The United States faces a massive physician shortage that should reach serious proportions by 2025 as the aging population grows while health care reform increases the need for more doctors. But another reason for the coming shortage is the result of a government-imposed cap on the number of federally funded graduate medical education, or residency, positions and proposed federal budget cuts that will further decrease their availability.
President Obama’s 2015 budget calls for $402 billion in health-related cuts over 10 years, which includes almost $15 billion in Medicare Indirect Medical Education payments. Medicare is the primary supporter of residency programs, currently funding over 75 percent of physician residencies.
However, according to the Association of American Medical Colleges (AAMC), the number of students accepted into federally funded residency programs has been capped at 85,000 for the past 18 years.
“The number of funded physician residencies for each hospital in the United States was set in 1996, and there have been almost no changes since then,” says Stan Breaux, Executive Director for Medical Education at Baptist Health System (BHS). “We have seen the swapping of these positions through various programs, but any growth has occurred at the expense of other systems.”

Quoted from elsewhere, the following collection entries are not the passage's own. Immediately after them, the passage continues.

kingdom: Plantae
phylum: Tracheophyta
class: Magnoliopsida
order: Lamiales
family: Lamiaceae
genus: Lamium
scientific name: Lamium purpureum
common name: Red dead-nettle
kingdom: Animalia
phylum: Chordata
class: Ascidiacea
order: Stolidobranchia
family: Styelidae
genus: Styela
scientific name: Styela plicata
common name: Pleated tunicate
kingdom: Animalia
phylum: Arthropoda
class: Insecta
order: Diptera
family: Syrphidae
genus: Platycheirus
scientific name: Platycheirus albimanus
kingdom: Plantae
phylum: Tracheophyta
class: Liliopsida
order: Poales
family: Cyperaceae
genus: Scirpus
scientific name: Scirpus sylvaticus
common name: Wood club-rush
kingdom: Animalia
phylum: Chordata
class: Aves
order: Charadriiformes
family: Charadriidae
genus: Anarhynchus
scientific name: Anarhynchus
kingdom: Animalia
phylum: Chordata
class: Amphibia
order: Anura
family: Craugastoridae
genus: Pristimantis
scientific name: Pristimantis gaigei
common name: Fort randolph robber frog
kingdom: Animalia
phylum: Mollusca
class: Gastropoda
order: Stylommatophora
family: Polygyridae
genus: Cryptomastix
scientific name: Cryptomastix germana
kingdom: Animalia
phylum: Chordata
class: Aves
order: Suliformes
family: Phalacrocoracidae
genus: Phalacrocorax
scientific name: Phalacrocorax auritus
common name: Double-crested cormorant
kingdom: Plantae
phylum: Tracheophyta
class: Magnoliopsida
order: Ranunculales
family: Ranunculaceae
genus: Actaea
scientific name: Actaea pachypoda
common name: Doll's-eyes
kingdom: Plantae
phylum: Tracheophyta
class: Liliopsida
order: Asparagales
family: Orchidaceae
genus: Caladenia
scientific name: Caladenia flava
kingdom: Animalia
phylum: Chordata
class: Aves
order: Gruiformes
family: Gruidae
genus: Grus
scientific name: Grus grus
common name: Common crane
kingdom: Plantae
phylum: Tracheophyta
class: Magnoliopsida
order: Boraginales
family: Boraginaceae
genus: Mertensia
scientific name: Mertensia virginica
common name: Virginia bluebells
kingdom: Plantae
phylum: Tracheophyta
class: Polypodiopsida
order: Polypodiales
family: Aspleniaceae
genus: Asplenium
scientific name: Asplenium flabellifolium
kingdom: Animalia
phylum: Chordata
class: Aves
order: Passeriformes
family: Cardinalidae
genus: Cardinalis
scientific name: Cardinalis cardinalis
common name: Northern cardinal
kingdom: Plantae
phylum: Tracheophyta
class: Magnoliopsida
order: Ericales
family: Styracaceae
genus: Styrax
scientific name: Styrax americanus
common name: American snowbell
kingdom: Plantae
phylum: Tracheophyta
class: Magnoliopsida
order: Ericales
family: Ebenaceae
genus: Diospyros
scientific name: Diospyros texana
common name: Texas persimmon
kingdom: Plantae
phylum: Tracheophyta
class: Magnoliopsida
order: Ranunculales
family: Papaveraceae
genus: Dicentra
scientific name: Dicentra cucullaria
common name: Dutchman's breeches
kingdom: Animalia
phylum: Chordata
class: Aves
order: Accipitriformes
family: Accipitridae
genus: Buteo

Breaux says the Affordable Care Act (ACA) gives the Centers for Medicare and Medicaid Services the authority to take positions from residency programs at closed hospitals and redistribute them to other facilities. However, the legislation does not provide for the overall growth of these positions. “There is no easy way to increase the number of positions, other than BHS funding this growth in residency positions ourselves,” he says. “Currently, we are operating with more residents than the government is willing to fund, as are other residency programs in the state, but it’s hard to do that forever. Even if we could have funded extra positions 10 years ago, inflation would keep us from being able to fund them on an ongoing basis.”
Medical schools recognized the impending physician shortage years ago and began to take steps then to expand enrollment, which is on track to increase by 30 percent from 2003 to 2017. However, without the federal government lifting the cap to fund additional residency slots, the National Resident Matching Program predicts that the number of residency applicants graduating from American medical schools will soon exceed the number of available positions. The mismatch could prevent medical school graduates from completing their education and will reduce the number of new physicians available to avert the predicted 2025 shortage of up to 130,000 doctors with about 30 million new patients seeking expanded access.
“We are already seeing a small number of U.S. graduates who don’t get matched the first year, and it is extremely hard to get matched after that year,” Breaux says. “If we start graduating more U.S. citizens than there are residency positions, the competition will get worse. These physicians have invested eight years in college and medical school only to find that they are incapable of completing their training, getting a medical license, and a job.”
According to the New England Journal of Medicine, there are 117,604 residency-training posts accredited by the Accreditation Council for Graduate Medical Education. In the 2013 main residency match, 25,463 positions were filled with 17, 119 graduates of U.S. medical schools, 6,307 graduates of international medical schools, 2,019 graduates of colleges of osteopathic medicine, 14 graduates of Canadian schools, and four from other programs. “In a few years, just the U.S.-born graduates are predicted to exceed the number of residency positions in our country,” Breaux says.
Leaders at the AAMC have another concern about the proposed budget cuts in medical education – the fact that most of the reductions will be from programs that support teaching hospitals. In a 2011 report, the AAMC stated, “As a result of their unique capabilities and responsibilities, teaching hospitals’ costs are higher than those at other hospitals. For example, there are significant expenditures associated with the training offered at teaching hospitals for new physicians and other health care professionals. In addition, these hospitals provide the clinical environment in which this training can occur. Teaching hospitals are sites that treat the most complex patients, maintain standby capacity for a full range of emergency services (many unavailable elsewhere in the community), are the first adopters of cutting-edge technology, and provide specialized services such as trauma and burn care. They are sites for clinical research and many are safety net providers in their communities.”
AAMC President and CEO Darrell Kirch, MD says that additional cuts to teaching hospitals would make it difficult for them to carry out the above stated mission. He also mentioned the possibility of financially exhausting the ability of teaching hospitals to train additional resident positions. “These institutions already are supporting 10,000 residents per year above the federal residency training position cap, at a cost of more than $1 billion annually,” he says.
Breaux doesn’t know how this issue will be resolved, but at BHS, they are doing their best to manage. “Despite the nationwide crunch, we have been able to grow our positions a little bit, and other hospitals in Birmingham have also,” he says. “We hope Congress will take these issues seriously and address the physician shortage issues definitively for the sake of our patients and for the sake of the current medical students in the training pipeline.”